Как бы там ни было, Калев, как и раньше, появился в «Уайлд Ровере», когда Кура снова села за пианино, и ему, как и всегда, потребовалось два бокала односолодового виски, прежде чем он осмелился заговорить с ней.
– Мисс Кура, я должен еще раз поблагодарить вас за игру на маорийской флейте! Она произвела на меня огромное впечатление. И вообще, музыка… туземцев восхищает меня.
Кура пожала плечами.
– Вам нет необходимости извиняться за то, что маори – туземцы, – ответила она. – Кроме того, это совершенно не так. Они тоже приехали сюда. Это произошло в XII веке, с острова в Полинезии, который они называют Гавайки. С какого именно острова на самом деле, неизвестно. Зато сохранились названия каноэ, на которых они приплыли. Например, мои предки приплыли на Аотеароа на «Уруау».
– Аотеароа обозначает Новую Зеландию, не так ли? Это означает…
– Большое белое облако, – скучающим голосом произнесла Кура. – Первого поселенца звали Купе, а его жена, Кура-маро-тини, сравнила острова, к которым они подплывали, с облаком. Скажу, что меня назвали в ее честь, дабы предупредить ваш следующий вопрос. Сыграть для вас песню?
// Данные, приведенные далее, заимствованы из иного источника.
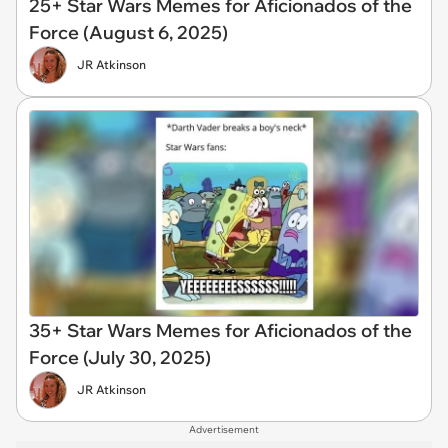
25+ Star Wars Memes for Aficionados of the
Force (August 6, 2025)
JR Atkinson
35+ Star Wars Memes for Aficionados of the
Force (July 30, 2025)
JR Atkinson
Advertisement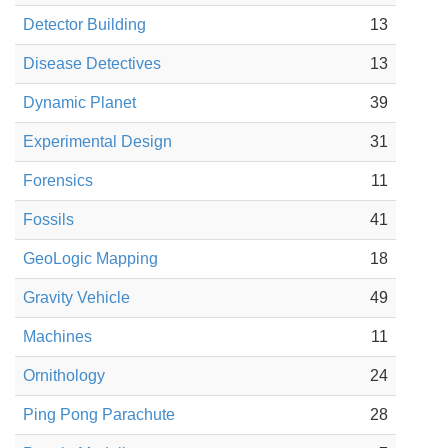
Detector Building
13
Disease Detectives
13
Dynamic Planet
39
Experimental Design
31
Forensics
11
Fossils
41
GeoLogic Mapping
18
Gravity Vehicle
49
Machines
11
Ornithology
24
Ping Pong Parachute
28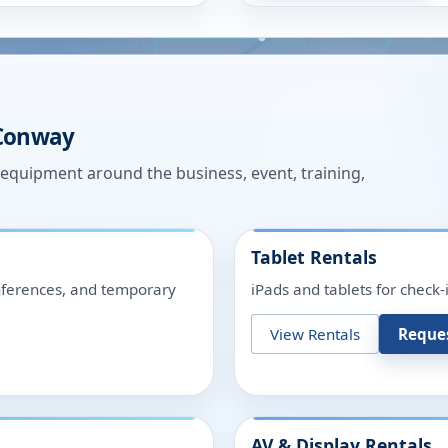
Conway
n equipment around the business, event, training,
Tablet Rentals
onferences, and temporary
iPads and tablets for check-
View Rentals
Reque
AV & Display Rentals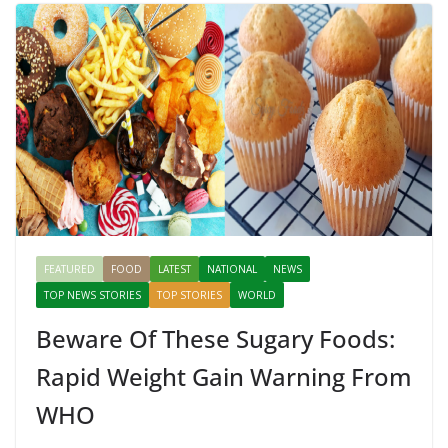
FEATURED
FOOD
LATEST
NATIONAL
NEWS
TOP NEWS STORIES
TOP STORIES
WORLD
Beware Of These Sugary Foods:
Rapid Weight Gain Warning From
WHO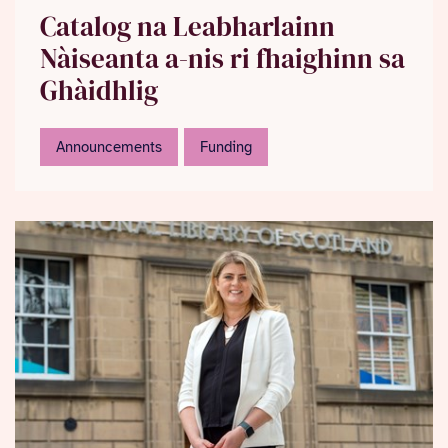
Catalog na Leabharlainn
Nàiseanta a-nis ri fhaighinn sa
Ghàidhlig
Announcements
Funding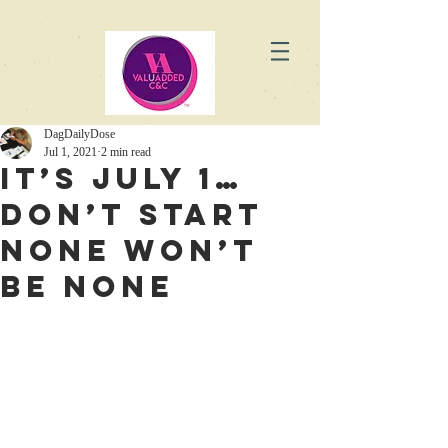
DagDailyDose
Jul 1, 2021
2 min read
It’s July 1…
Don’t Start
None Won’t
Be None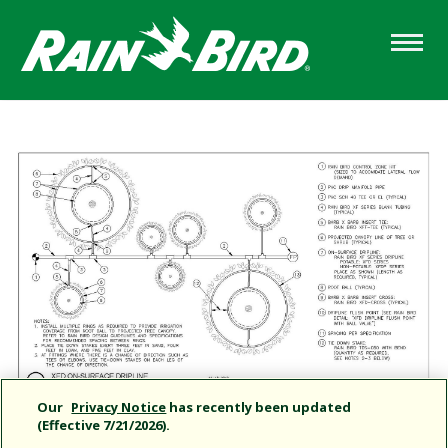
Skip
to
main
content
Our
Privacy Notice
has recently been updated
(Effective 7/21/2026).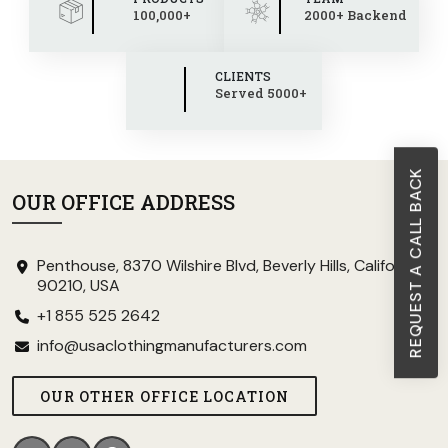
100,000+
2000+ Backend
CLIENTS
Served 5000+
REQUEST A CALL BACK
OUR OFFICE ADDRESS
Penthouse, 8370 Wilshire Blvd, Beverly Hills, California
90210, USA
+1 855 525 2642
info@usaclothingmanufacturers.com
OUR OTHER OFFICE LOCATION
Глаза Калева Биллера сияли. Но, похоже, дело было здесь скорее в информации, чем в ней лично. Для Куры этот мужчина оставался загадкой.
– Да… нет. То есть… ведь музыку вашего народа еще никто не записывал, не так ли?
– Нотами? – спросила Кура. – Нет, насколько я знаю, нет.
Ее мать была одним из лучших музыкантов острова, однако нот Марама не знала.
Кура тоже просто пела песни своего племени; ей никогда не приходило в голову записать их. Впрочем, в этом отношении ее талант был весьма ограничен. Хотя она могла записать нотами простую мелодию, песни ее племени, которые по большей части исполнялись несколькими голосами, были для нее слишком трудны.
– А жаль, ведь правда? – поинтересовался Калев. – Как насчет того, чтобы вы, к примеру, спели мне боевую песню… Как там она называется? Хака, верно?